Bitcoin isn’t a flawless international payment system. Numerous countries have banned Bitcoin and other forms of cryptocurrency, and exchanging Bitcoins to local currency can take time, at which point volatility can cause an extreme change in value, which can affect the sender and the recipient.
There’s a lot of potential in Bitcoin, but that doesn’t mean you should rush out and invest in the digital currency, though: Wait for some cryptocurrency market stabilization or a practical use to emerge before committing company money that could disappear overnight. It’s also worth seeking advice from a professional financial consultant before investing large amounts of money in bitcoin, or anywhere else for that matter.
How do I get started with Bitcoin?
Bitcoin is confusing, and getting started can be daunting if you don’t know who to trust or where to begin. What do you need? How do you buy bitcoins? Where is it safe to store them?

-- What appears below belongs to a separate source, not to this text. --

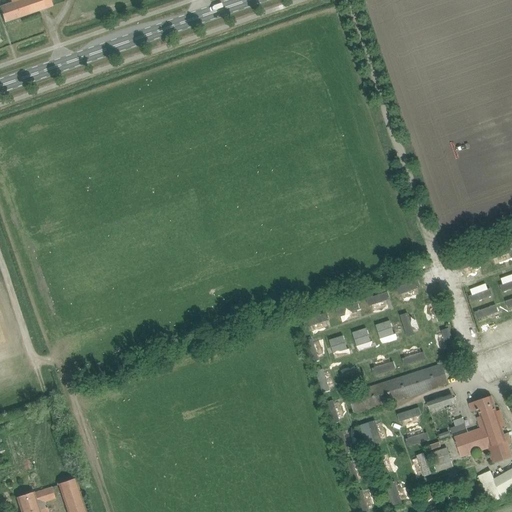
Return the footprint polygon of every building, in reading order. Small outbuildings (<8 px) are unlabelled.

There are several different options for a Bitcoin setup, and the biggest decision to make is what kind of digital wallet to use to store your coins. Some wallets are hosted online, others are mobile apps, and you can even set up a wallet to be completely local on your machine.
One of the easiest platforms for beginners is Coinbase, where you can buy, sell, and store bitcoin. Coinbase eliminates a lot of the manual setup and hassle from the Bitcoin process.
Once you’re ready to move on to a more advanced mode of operating, or if you plan to hold on to your bitcoin for a long time without doing any cryptocurrency trading, it’s a good idea to put it into a separate wallet app. There are a variety to choose from, and using one means the bitcoins you have are yours alone—if you leave them online with Coinbase or another hosted wallet, your bitcoin is never in your hands directly. Long-term investors and serious bitcoin users should plan to go this route eventually.